#### [Recorded data]

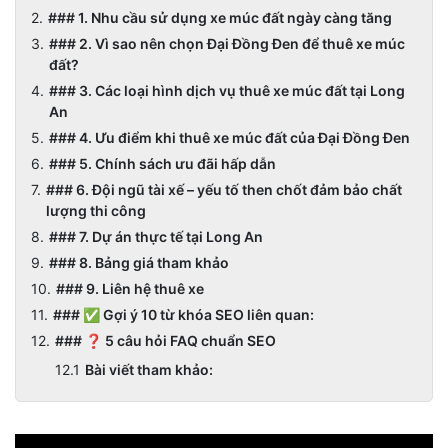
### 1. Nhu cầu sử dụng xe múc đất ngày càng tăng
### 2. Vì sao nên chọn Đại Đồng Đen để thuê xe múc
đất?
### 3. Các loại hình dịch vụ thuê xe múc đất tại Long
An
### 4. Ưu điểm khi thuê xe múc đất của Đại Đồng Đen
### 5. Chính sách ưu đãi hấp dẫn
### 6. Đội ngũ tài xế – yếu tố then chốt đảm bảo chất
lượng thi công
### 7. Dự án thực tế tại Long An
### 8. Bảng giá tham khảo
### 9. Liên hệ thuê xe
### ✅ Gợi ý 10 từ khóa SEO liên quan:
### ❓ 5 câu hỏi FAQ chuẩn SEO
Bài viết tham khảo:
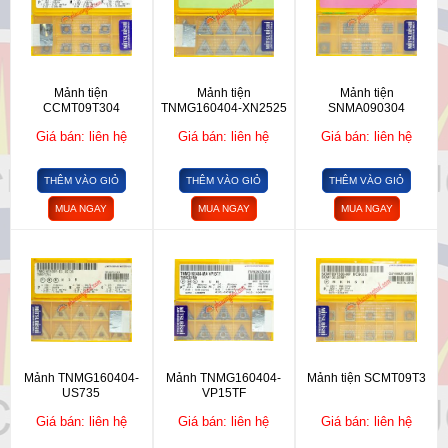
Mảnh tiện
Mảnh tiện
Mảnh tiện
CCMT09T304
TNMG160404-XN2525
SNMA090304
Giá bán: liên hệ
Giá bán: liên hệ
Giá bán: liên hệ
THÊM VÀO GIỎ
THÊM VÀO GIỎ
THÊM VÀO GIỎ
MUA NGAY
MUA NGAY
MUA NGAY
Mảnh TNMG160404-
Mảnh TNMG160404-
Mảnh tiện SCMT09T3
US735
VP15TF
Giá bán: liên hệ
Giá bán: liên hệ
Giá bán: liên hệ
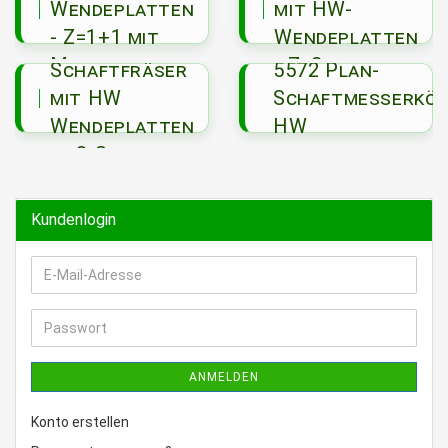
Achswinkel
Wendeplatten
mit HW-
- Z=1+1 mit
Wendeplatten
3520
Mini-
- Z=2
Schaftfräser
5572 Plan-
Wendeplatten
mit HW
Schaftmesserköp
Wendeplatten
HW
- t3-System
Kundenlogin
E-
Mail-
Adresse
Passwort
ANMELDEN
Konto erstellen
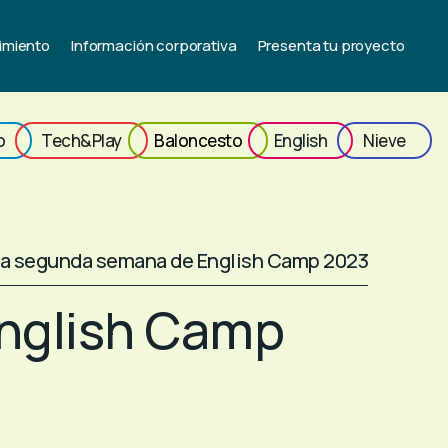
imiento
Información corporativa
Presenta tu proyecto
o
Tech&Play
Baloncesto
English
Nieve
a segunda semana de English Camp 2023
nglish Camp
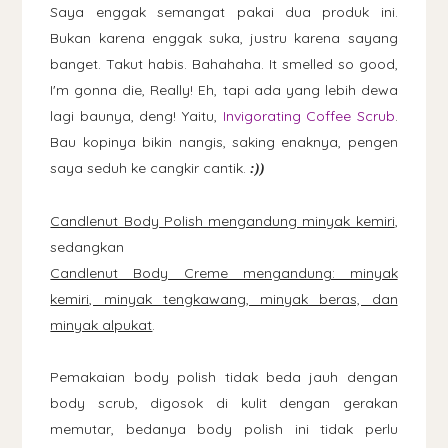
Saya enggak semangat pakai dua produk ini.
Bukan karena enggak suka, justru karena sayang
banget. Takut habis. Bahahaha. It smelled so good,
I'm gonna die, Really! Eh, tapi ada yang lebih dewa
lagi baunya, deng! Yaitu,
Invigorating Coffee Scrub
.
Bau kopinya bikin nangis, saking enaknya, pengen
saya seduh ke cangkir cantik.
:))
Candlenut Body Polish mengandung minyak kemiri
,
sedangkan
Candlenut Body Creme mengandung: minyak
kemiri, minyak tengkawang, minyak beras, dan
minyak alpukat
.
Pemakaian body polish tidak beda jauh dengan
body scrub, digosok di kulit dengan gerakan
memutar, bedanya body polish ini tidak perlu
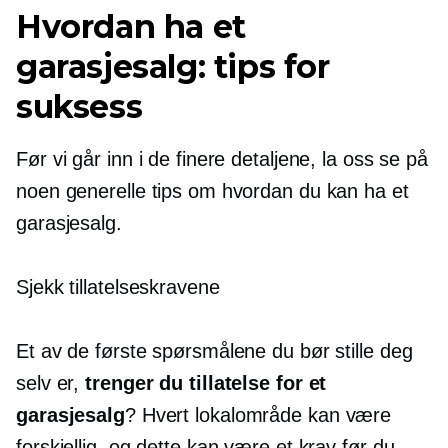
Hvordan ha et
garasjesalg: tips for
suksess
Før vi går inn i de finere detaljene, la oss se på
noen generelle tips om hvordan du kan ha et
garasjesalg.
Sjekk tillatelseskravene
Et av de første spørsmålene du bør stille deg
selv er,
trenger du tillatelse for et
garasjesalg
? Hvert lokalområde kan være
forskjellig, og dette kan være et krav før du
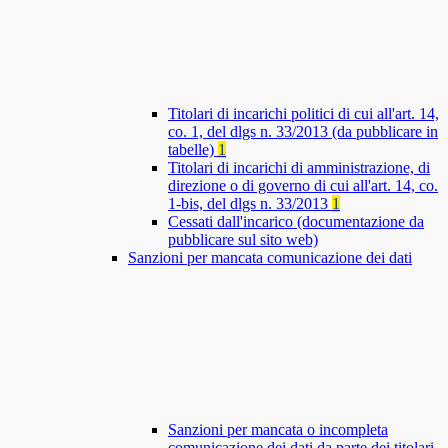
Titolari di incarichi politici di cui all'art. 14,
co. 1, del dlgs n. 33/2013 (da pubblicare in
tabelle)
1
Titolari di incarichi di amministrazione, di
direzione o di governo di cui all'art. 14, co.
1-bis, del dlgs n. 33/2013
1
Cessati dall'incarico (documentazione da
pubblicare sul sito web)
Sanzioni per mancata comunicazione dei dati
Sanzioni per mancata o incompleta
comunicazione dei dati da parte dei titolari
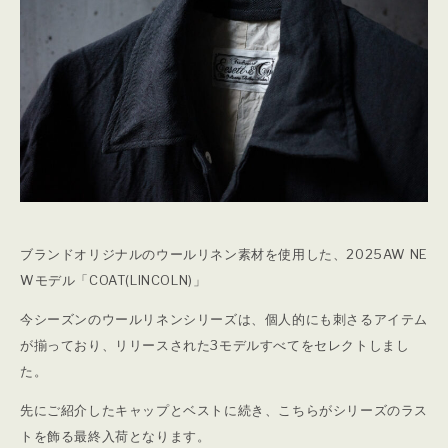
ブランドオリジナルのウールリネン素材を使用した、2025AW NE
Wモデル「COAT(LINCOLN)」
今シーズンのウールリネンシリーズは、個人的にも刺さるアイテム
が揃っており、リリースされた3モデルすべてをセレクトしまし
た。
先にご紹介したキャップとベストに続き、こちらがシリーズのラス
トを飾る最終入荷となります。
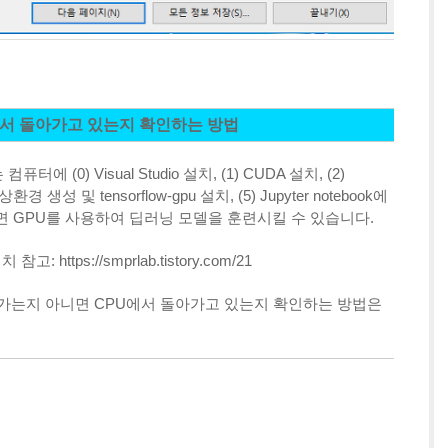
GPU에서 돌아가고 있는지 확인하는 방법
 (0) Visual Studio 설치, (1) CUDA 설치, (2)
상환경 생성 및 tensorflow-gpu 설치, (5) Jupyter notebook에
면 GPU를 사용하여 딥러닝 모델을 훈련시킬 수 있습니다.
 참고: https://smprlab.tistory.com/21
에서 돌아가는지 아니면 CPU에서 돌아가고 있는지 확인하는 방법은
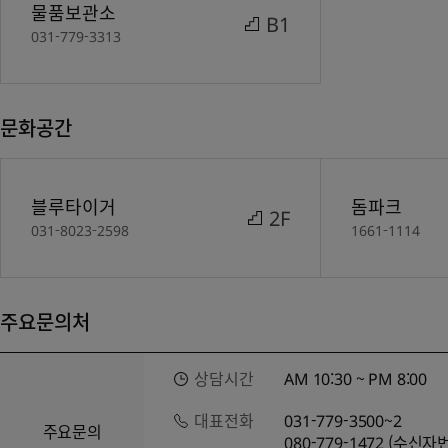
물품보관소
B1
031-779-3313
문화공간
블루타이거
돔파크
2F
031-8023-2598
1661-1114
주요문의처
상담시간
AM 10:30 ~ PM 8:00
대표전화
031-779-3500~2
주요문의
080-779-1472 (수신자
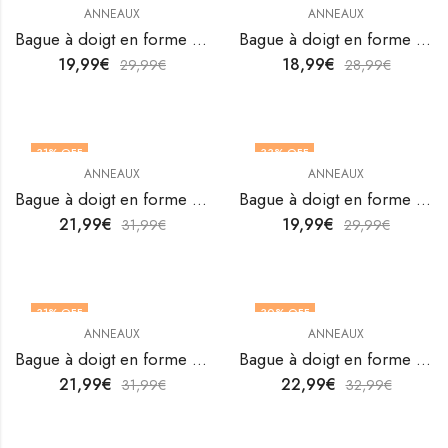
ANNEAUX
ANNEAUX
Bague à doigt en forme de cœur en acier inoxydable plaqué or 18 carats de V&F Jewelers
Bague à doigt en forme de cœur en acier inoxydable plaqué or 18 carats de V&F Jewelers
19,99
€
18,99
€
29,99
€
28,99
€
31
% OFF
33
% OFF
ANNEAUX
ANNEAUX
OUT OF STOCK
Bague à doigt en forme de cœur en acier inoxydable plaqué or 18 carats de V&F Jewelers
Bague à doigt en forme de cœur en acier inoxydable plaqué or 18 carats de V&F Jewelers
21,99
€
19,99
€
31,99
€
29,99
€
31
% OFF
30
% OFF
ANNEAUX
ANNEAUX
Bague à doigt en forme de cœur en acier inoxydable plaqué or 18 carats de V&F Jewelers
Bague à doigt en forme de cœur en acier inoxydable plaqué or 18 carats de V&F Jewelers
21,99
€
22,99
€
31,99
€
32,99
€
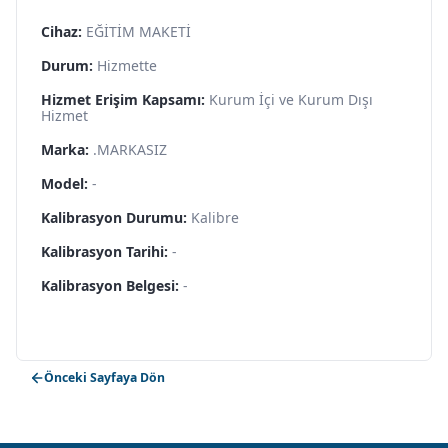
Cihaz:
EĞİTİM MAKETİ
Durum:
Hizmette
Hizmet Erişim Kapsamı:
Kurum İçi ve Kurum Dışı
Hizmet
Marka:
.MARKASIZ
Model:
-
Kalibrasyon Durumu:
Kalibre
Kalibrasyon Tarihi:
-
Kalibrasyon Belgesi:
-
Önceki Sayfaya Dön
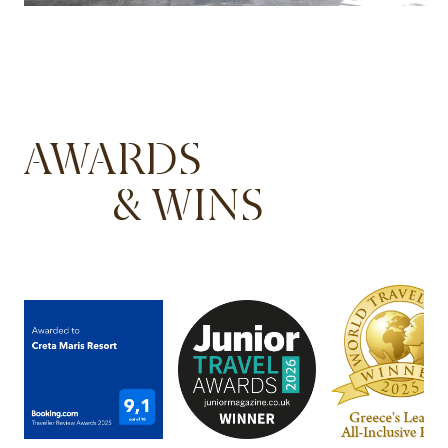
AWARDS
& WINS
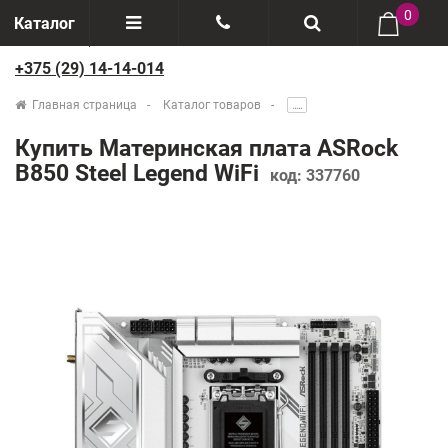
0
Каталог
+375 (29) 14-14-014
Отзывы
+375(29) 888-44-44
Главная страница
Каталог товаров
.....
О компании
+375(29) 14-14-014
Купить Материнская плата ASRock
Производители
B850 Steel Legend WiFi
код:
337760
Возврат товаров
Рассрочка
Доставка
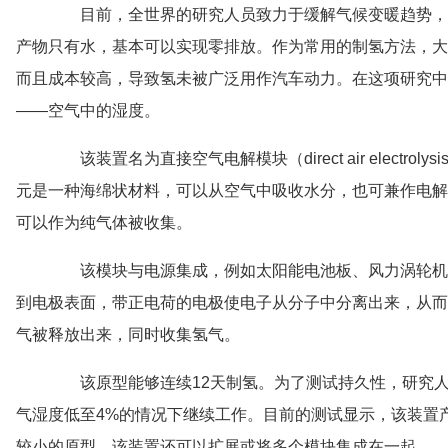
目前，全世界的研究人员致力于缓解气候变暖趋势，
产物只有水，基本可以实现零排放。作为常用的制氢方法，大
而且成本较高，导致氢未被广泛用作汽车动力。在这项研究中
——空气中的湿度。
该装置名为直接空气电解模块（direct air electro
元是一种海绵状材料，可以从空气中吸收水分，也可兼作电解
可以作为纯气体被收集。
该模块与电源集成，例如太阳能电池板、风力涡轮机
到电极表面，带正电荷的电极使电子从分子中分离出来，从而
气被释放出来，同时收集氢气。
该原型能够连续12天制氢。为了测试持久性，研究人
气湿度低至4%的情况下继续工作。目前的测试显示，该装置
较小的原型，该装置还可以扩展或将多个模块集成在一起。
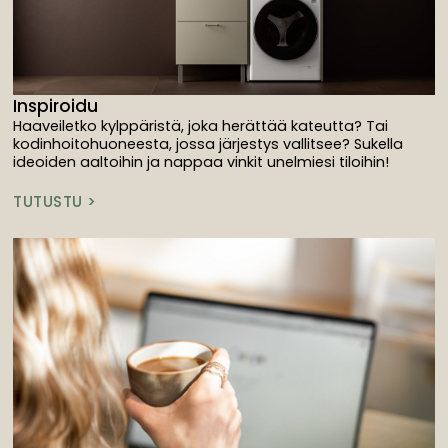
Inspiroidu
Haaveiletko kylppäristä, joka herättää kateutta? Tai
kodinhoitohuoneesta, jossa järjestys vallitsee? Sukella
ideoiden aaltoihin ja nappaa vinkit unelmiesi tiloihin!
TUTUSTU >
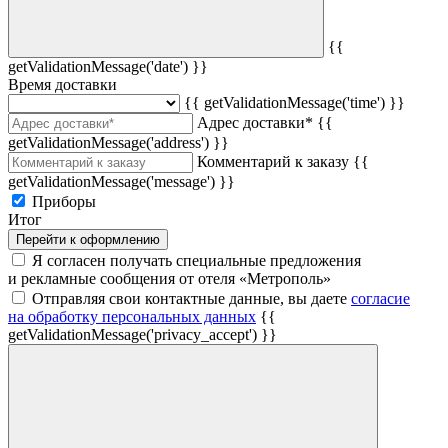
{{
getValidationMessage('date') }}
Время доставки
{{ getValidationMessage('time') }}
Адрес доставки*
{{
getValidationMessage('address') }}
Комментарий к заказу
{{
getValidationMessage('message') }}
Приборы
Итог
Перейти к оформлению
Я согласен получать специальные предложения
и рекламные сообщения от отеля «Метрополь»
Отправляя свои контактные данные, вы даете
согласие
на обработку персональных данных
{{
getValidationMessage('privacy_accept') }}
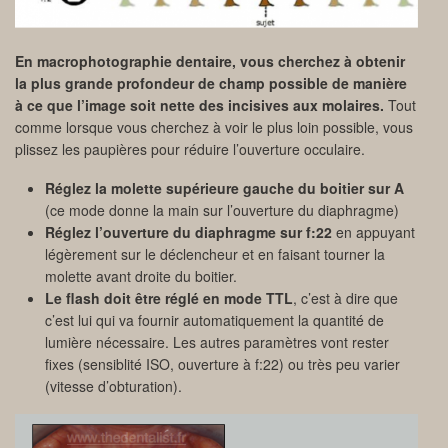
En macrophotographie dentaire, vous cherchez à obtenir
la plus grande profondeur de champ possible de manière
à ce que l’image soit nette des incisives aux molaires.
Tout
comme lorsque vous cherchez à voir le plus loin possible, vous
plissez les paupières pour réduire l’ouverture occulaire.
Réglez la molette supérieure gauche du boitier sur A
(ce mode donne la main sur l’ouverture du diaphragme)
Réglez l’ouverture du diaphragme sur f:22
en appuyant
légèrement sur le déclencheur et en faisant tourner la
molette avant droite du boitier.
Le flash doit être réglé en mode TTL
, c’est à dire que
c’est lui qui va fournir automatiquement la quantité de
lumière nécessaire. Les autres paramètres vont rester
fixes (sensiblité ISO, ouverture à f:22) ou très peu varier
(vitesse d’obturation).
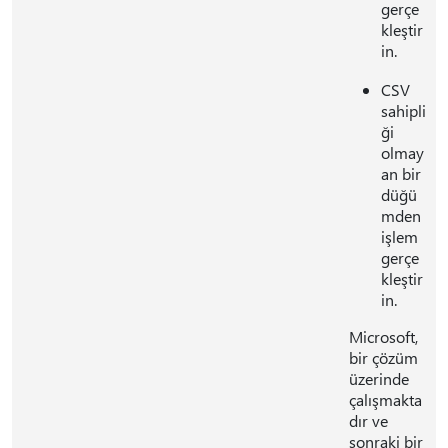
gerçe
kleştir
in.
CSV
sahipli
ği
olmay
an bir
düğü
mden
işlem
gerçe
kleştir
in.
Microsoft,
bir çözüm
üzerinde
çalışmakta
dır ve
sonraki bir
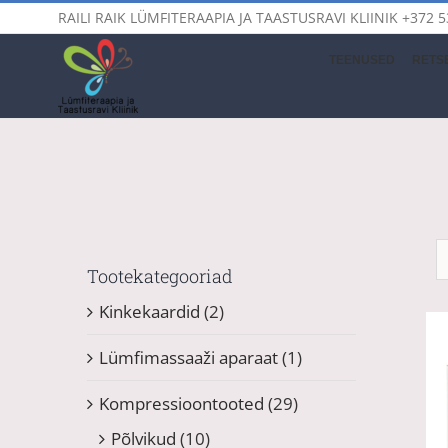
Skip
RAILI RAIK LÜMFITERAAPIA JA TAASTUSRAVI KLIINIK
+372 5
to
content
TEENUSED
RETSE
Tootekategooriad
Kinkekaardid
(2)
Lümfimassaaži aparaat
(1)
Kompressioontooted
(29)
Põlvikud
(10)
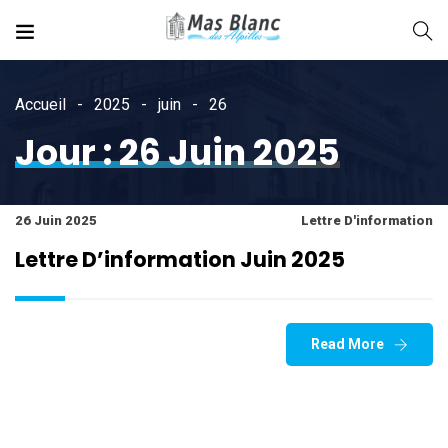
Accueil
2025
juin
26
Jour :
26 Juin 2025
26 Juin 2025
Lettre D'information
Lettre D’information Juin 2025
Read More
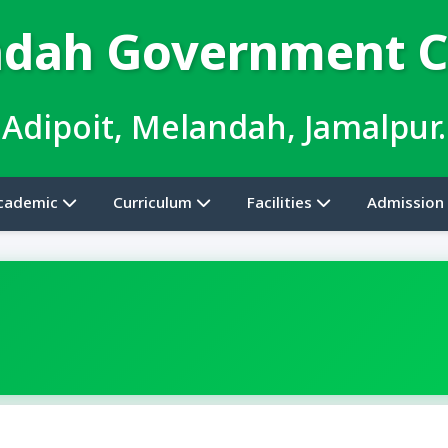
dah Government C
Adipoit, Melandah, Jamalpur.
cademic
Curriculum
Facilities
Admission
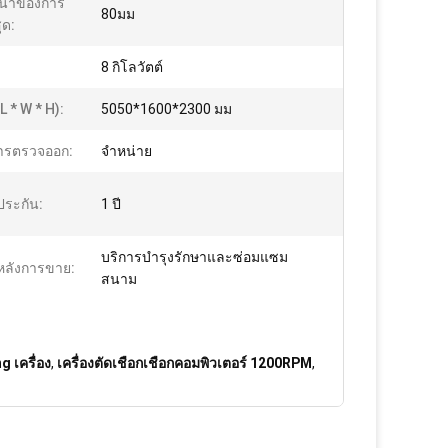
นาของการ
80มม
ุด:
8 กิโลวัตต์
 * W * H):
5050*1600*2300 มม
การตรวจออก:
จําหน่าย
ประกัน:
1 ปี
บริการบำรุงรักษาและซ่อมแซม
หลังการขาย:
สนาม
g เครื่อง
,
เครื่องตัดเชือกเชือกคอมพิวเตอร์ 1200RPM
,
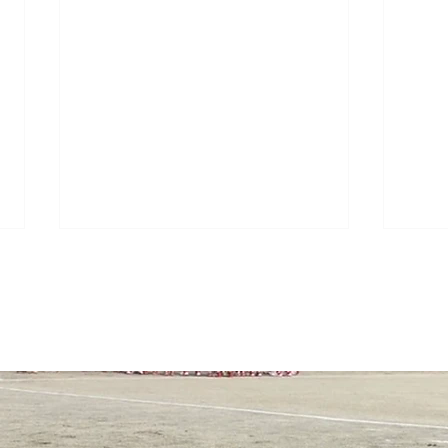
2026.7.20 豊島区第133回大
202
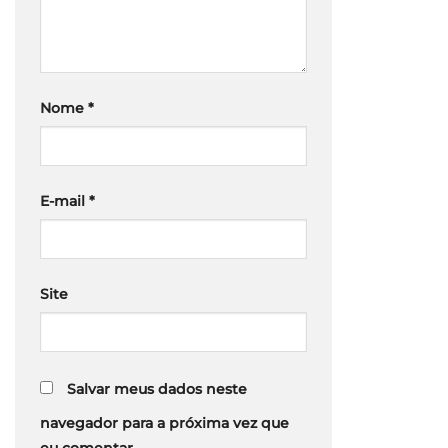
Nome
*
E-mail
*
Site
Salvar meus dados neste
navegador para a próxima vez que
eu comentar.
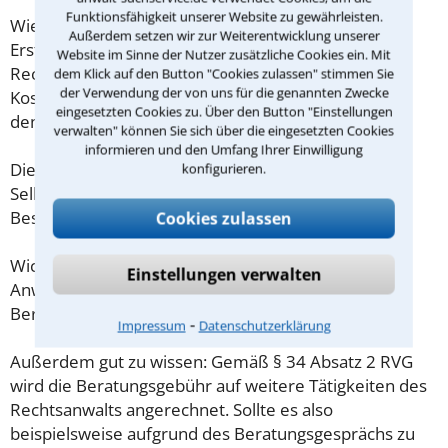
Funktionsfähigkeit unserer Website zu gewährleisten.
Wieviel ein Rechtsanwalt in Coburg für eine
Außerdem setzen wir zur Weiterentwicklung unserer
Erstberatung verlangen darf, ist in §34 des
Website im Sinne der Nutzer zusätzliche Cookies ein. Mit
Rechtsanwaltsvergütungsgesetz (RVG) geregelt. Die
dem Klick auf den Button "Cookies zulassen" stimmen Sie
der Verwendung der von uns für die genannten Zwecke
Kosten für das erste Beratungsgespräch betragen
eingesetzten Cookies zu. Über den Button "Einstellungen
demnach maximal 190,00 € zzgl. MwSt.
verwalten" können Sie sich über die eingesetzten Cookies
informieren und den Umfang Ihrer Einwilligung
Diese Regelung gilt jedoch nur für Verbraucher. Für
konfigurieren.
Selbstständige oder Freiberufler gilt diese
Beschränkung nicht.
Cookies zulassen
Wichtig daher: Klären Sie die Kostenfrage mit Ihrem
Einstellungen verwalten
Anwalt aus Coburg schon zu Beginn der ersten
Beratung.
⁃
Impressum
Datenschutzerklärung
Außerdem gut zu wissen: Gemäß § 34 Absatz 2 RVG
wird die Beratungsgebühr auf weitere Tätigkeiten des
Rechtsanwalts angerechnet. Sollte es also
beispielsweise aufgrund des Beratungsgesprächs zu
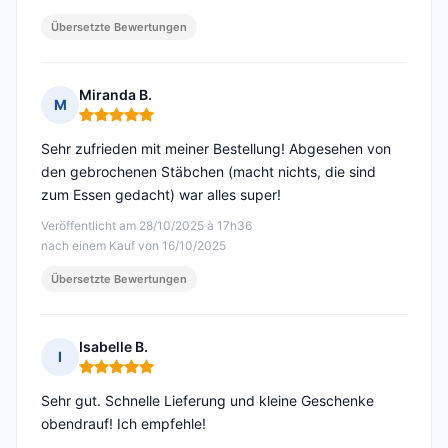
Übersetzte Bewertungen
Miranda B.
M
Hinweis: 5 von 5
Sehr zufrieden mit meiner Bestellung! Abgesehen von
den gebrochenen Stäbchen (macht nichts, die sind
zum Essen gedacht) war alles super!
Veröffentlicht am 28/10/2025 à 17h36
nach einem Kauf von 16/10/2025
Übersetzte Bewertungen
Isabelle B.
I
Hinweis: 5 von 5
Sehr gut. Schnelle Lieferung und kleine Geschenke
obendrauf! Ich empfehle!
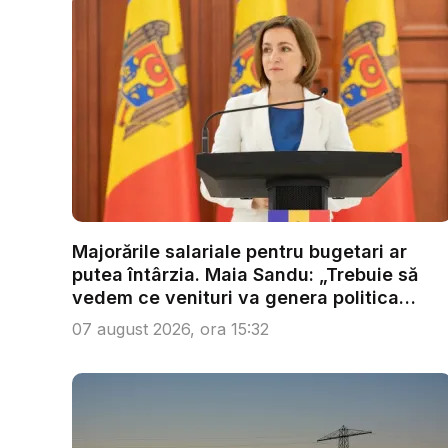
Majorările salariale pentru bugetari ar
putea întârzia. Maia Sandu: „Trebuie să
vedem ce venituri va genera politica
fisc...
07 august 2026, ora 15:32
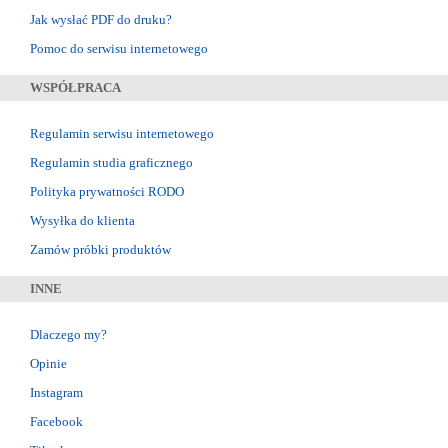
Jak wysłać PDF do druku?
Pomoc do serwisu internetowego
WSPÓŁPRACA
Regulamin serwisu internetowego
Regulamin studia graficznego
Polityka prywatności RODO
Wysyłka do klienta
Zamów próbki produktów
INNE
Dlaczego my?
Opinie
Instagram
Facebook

#### [Your task]
Scan the data above and copy each line containing the word "information".

#### [Problem solution]
Lettre D'information
Lettre D’information Juin 2025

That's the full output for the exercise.